第一張照片，是一位巴勒斯坦小孩(不知姓名)；因為丟擲石塊，被以色列軍隊逮捕。第二張則是一位名叫 Faris Odeh的13歲小孩。在一次以色列鎮壓巴勒斯坦人示威、導致十四人重傷的攻擊行動中，Faris握著一塊石頭，準備丟向坦克車。照片攝於2000.11.4.，一個禮拜後，Faris在另一場鎮壓中被射殺。
Faris的媽媽叫做 In'am Oda，當年41歲。在接受訪問時，一直壓抑淚水，她說，Faris被射殺之後，很長的一段時間她都無法入睡；因為她一直在想：「究竟我做錯了什麼？或是上帝本來就要把他召回？」
All your armies, All your fighters,
All your tanks and all your soldiers.
Against a boy holding a stone,
Standing there all alone.
In his eyes I see the sun,
In his smile I see the moon.
And I wonder I only wonder.
Who is weak and who is strong,
who is right and who is wrong.
And I wish I only wish.
That the truth has a tongue. (Qasem Qasem, 2000)
Too many mothers have lost their children
By Hear Palestine
13 year-old Faris
In'am Oda, 41, the mother of Faris, one of the more famous Palestinian boys to be killed by Israeli soldiers, sits by her sister Iktimal, 40, who also lost her son only two days afterwards and in the same spot.
Faris, 13, was killed on 11 November near the Muntar crossing in Gaza. A poster of him facing an Israeli tank with just a stone in his hand hangs on nearly every wall in the Palestinian territories. She points at the poster on her wall and says, “This hero is my son. But what did he do to deserve this? Is it because he was carrying a stone?”
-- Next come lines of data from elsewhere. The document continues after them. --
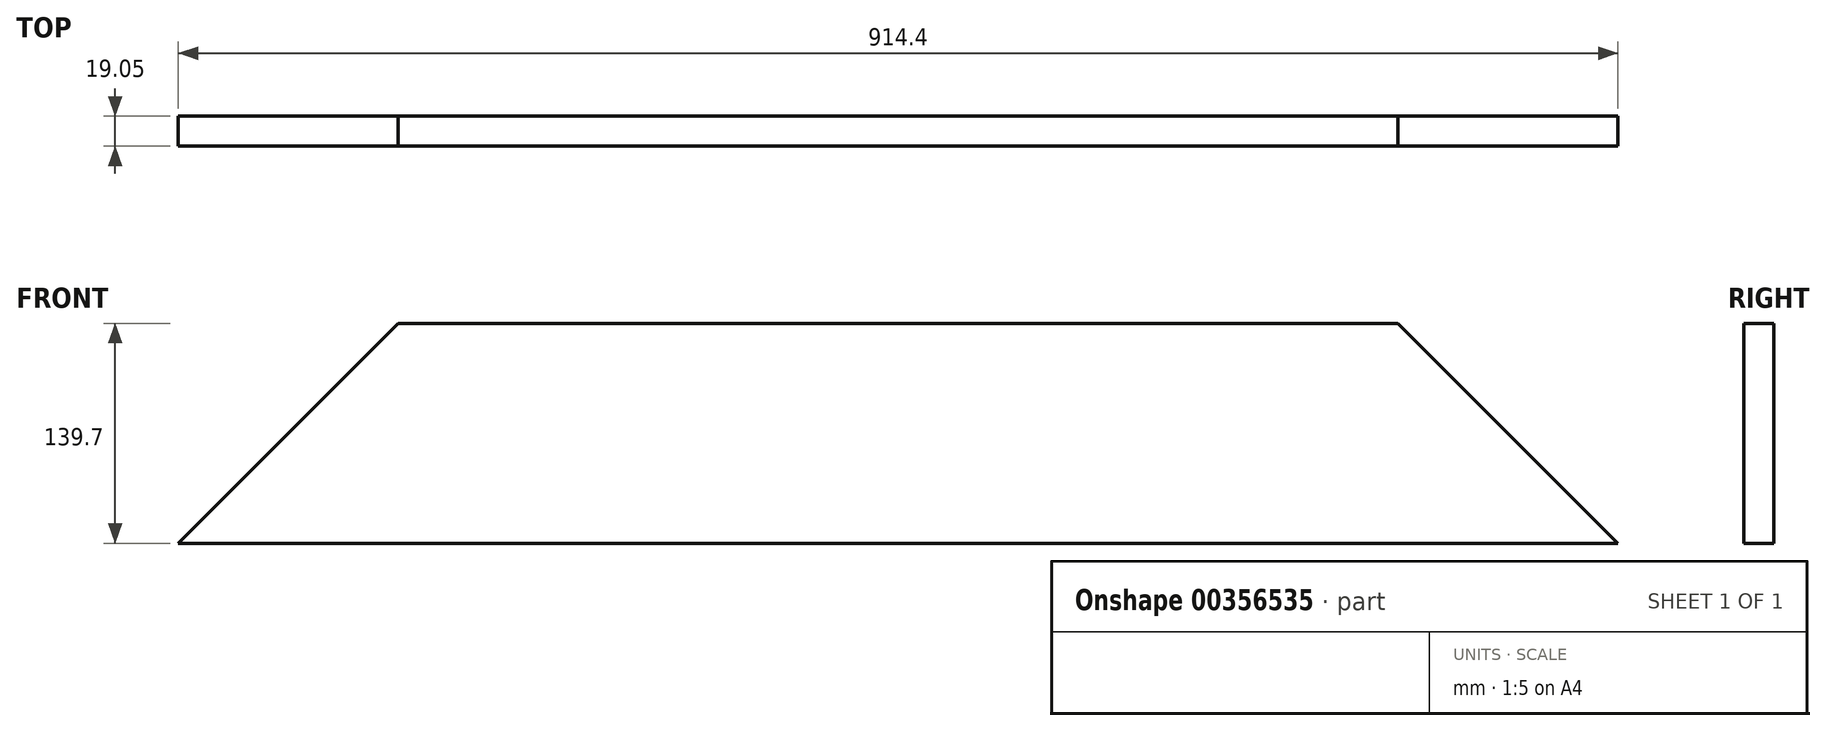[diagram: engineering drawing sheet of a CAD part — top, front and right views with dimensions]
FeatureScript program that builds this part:
annotation { "Feature Type Name" : "Feature", "Feature Type Description" : "" }
export const myFeature = defineFeature(function(context is Context, id is Id, definition is map)
    precondition{}
    {
        {
            var Q0;
            Q0=qCreatedBy(makeId("Front.planeOp"),FACE);
            var sketch = newSketch(context, id + "F0", { "sketchPlane" : qUnion([Q0])});
            skLineSegment(sketch, "E0", {"start": v(0, 0) * mm, "end": v(914.4, 0) * mm});
            skLineSegment(sketch, "E1", {"start": v(914.4, 0) * mm, "end": v(774.7, 139.7) * mm});
            skLineSegment(sketch, "E2", {"start": v(774.7, 139.7) * mm, "end": v(139.7, 139.7) * mm});
            skLineSegment(sketch, "E3", {"start": v(139.7, 139.7) * mm, "end": v(0, 0) * mm});
            skSolve(sketch);
        }
        {
            var Q0;
            Q0 = qSketchRegion(id + "F0", true);
            extrude(context, id + "F1", {"entities" : qUnion([Q0]), "oppositeDirection" : true, "depth" : 19.05 * mm});
        }
    });
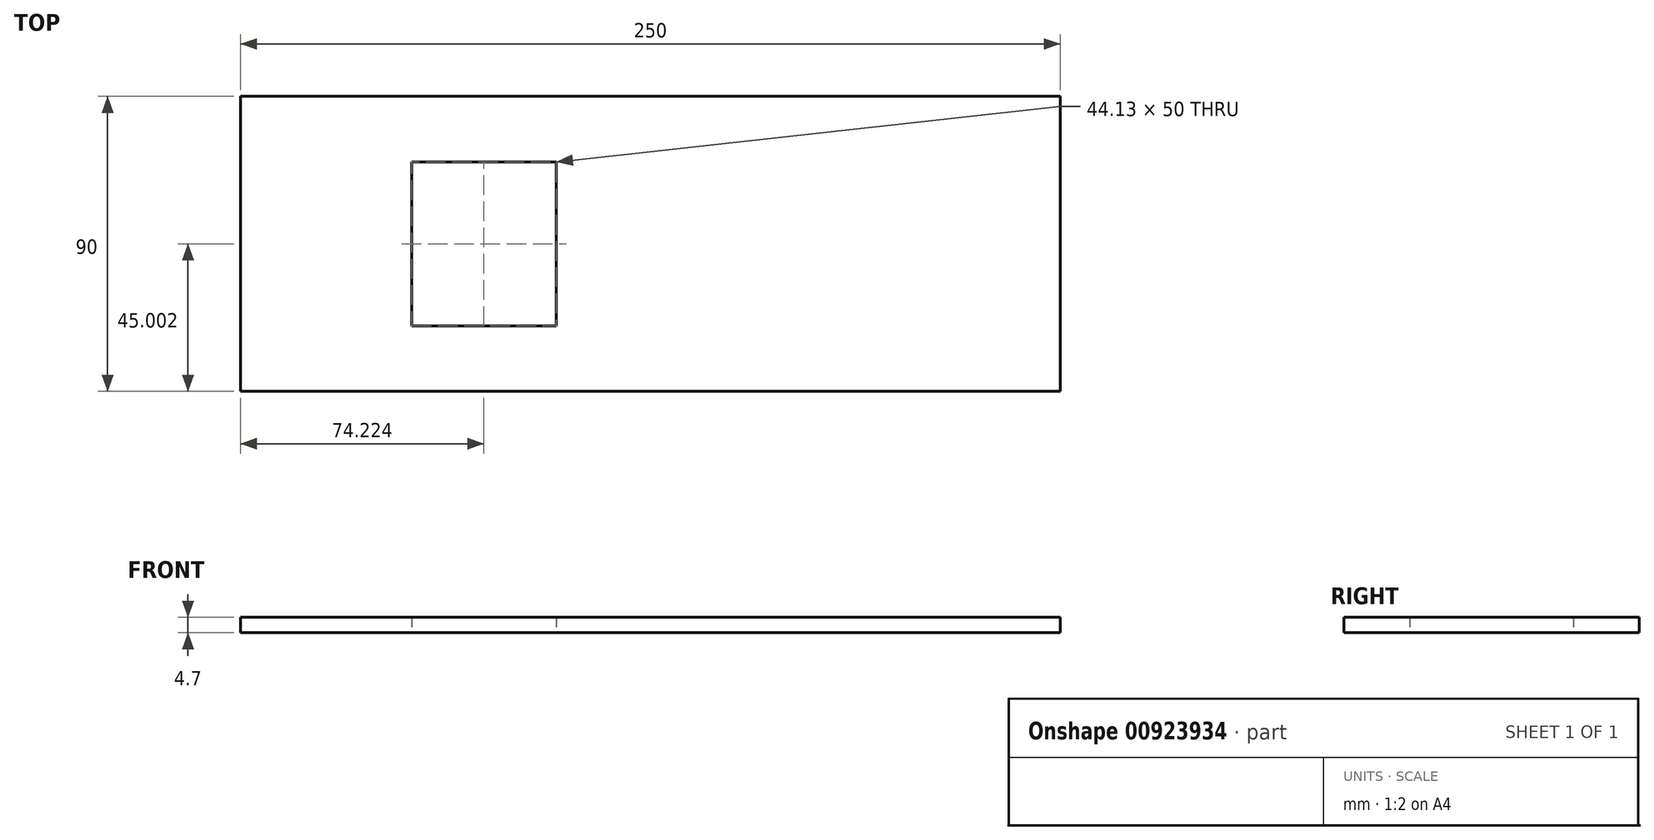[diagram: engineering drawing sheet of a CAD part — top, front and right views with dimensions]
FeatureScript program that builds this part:
annotation { "Feature Type Name" : "Feature", "Feature Type Description" : "" }
export const myFeature = defineFeature(function(context is Context, id is Id, definition is map)
    precondition{}
    {
        {
            var Q0;
            Q0=qCreatedBy(makeId("Top.planeOp"),FACE);
            var sketch = newSketch(context, id + "F0", { "sketchPlane" : qUnion([Q0])});
            skLineSegment(sketch, "E0.bottom", {"start": v(-124.07, 43.75) * mm, "end": v(125.93, 43.75) * mm});
            skLineSegment(sketch, "E0.top", {"start": v(-124.07, -46.25) * mm, "end": v(125.93, -46.25) * mm});
            skLineSegment(sketch, "E0.left", {"start": v(-124.07, 43.75) * mm, "end": v(-124.07, -46.25) * mm});
            skLineSegment(sketch, "E0.right", {"start": v(125.93, 43.75) * mm, "end": v(125.93, -46.25) * mm});
            skLineSegment(sketch, "E1", {"start": v(-71.91, 23.75) * mm, "end": v(-71.91, -26.25) * mm});
            skLineSegment(sketch, "E2", {"start": v(-71.91, -26.25) * mm, "end": v(-27.78, -26.25) * mm});
            skLineSegment(sketch, "E3", {"start": v(-27.78, -26.25) * mm, "end": v(-27.78, 23.75) * mm});
            skLineSegment(sketch, "E4", {"start": v(-27.78, 23.75) * mm, "end": v(-71.91, 23.75) * mm});
            skSolve(sketch);
        }
        {
            var Q0;
            Q0=makeQuery(id+"F0.imprint","IMPRINT",FACE,{"disambiguationData":[TD([[makeQuery(id+"F0.imprint","IMPRINT",EDGE,{"derivedFrom":sQuery(id+"F0.wireOp",EDGE,"E0.bottom")}),-1.0]])]});
            extrude(context, id + "F1", {"entities" : qUnion([Q0]), "depth" : 4.7 * mm, "offsetDistance" : 25 * mm});
        }
    });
In'am and Iktimal tell their stories, trying so hard to stop tears from flowing at the mention of their sons. In’am, a mother of 9, says, "I used to go out every day like a mad woman, looking for my son in the Karni area near our house where clashes take place between Palestinian youth and the soldiers." She says, "I haven’t been able to sleep or think
since his death because the question haunts me - is it my fault he died or did God just decide to take him away from me?"
She goes on, "Nobody would believe what goes on here. One time I went looking for my boy, and I got to the area where a real battle seemed to be going on. Bullets were falling on these kids like rain. I just sat on the floor screaming hysterically, grabbing any child who passed by, thinking he
might be my son."
In'am and her sister have spent their lives together, having married two bothers, but they did not know that they would also share this everlasting sadness together. Iktimal, the mother of 8 children, says, "Sadness is clear on the faces of his brothers and sisters." She hugs her own son's picture and says with tears in her eyes, "He couldn’t handle watching his cousin die in front of him." She says, "My son is gone, but who can guarantee that I wouldn’t lose any more of my children? Our house is just down the road from the clashes... My children cannot get their brother and cousin out of their minds, just like all the other Palestinians who have lost their loved ones... Where can I hide them to keep them safe?"
The 39 year-old mother of Nael Al Nasheet says, "I didn't know that it would be the last time I would ever see my son. I prepared him some breakfast while he watched scenes of the clashes on television. I didn't sleep the night before he died, because it was one of the unforgettable nights in the West Bank and Gaza; 10 Palestinians were killed during clashes. I cried so much, and I didn't even know that I would be saying goodbye to my own beloved son the next day. Will I never see him again? Those Israeli murderers killed him. I don't wish for them or anyone to go through what I am going through and feel what I am feeling. I wish God would let them see reason, the same god who chose my son and left
me and his father in so much pain."
Mothers place flowers at the Martyrs Square in the centre of Gaza and thousands of children sit reading the poetry written under the names of the children who have died. This scene is repeated daily at the square, which was built in the 1950s and has a statue of a soldier carrying a gun.